From Progarchives.com, the ultimate progressive rock music website

siLLy puPPy
Special Collaborator
PSIKE, JRF/Canterbury, P Metal, Eclectic
4 stars ULVER (Norwegian for "Wolves") showed themselves to be a restless pack quickly wandering into completely new territory, raising their legs, marking it and making it their own. This nomadic seeker of new sounds were already changing things up on their second album KVELDSSANGER ("Twilight Songs") by completely dropping the black metal aspects on their debut album and went full on dark Nowegian folk with emphasis on acoustic guitar, choral chanting accompanied by flutes, cello and occasional percussion. Technically the second part of the "Black Metal Trilogie," someone forgot to tell them that the metal parts apparently didn't make it into the final mix. While the folk music on this album was part of the debut, the absence of metal gives it a much mellower and laid back feel almost feeling like this could be some revivalist Renaissance music of sort.
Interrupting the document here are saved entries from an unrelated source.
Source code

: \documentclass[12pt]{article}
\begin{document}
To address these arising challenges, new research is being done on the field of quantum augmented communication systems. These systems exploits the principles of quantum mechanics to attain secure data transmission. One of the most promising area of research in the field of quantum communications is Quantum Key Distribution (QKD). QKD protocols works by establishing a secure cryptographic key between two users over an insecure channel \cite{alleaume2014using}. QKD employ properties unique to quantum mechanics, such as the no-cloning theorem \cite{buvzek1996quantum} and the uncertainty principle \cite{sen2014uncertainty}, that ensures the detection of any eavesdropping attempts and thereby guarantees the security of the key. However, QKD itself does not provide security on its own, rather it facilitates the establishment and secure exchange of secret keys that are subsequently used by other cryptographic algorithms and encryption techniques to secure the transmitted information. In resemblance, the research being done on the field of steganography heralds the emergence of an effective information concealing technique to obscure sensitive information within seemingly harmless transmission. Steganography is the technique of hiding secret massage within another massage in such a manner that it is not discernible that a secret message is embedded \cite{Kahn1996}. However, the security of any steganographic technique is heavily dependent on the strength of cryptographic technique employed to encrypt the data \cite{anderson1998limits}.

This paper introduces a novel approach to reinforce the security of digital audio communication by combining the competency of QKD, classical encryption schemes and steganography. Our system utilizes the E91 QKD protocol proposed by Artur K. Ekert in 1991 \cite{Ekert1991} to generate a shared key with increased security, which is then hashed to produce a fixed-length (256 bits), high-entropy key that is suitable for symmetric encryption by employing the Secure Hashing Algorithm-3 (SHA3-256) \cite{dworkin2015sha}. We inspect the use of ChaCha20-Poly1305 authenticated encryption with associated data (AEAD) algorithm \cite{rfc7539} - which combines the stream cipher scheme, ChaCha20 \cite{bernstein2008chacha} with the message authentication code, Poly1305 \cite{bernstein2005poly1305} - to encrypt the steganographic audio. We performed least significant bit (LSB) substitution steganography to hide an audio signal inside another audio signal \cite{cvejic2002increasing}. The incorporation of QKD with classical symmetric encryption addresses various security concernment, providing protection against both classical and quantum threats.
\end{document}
Vocalist and founder Kristoffer Rygg admits this was an attempt to create a full-on classical piece and wasn't satisfied with the outcome but for what technical prowess this album doesn't exhibit, it more than makes up for it in atmospheric and meditative passages that find the vocal styles in perfect harmony with the classical acoustic guitar riffs and accompanying instruments. In fact, it sounds as if it was created by monks in a far away monastery evoking the sacred sounds of an era long passed with only the subtle orchestrations giving it away that it is a product of the modern era.

While the distortion of metal is nowhere to be found here, this classical imbued folk music still resinates on the darker side of things as if it is indeed the soundtrack for a pack of hungry wolves undercover of the night stalking their next victims deep in the forest under the full moon in the frigid Scandinavian winter. ULVER would once again enter black metal territory to finish out the trilogy but it should have been an obvious prognostication that this band had a hard time settling in one musical genre when after all didn't even put the black metal in the middle chapter of the "Black Metal Trilogie."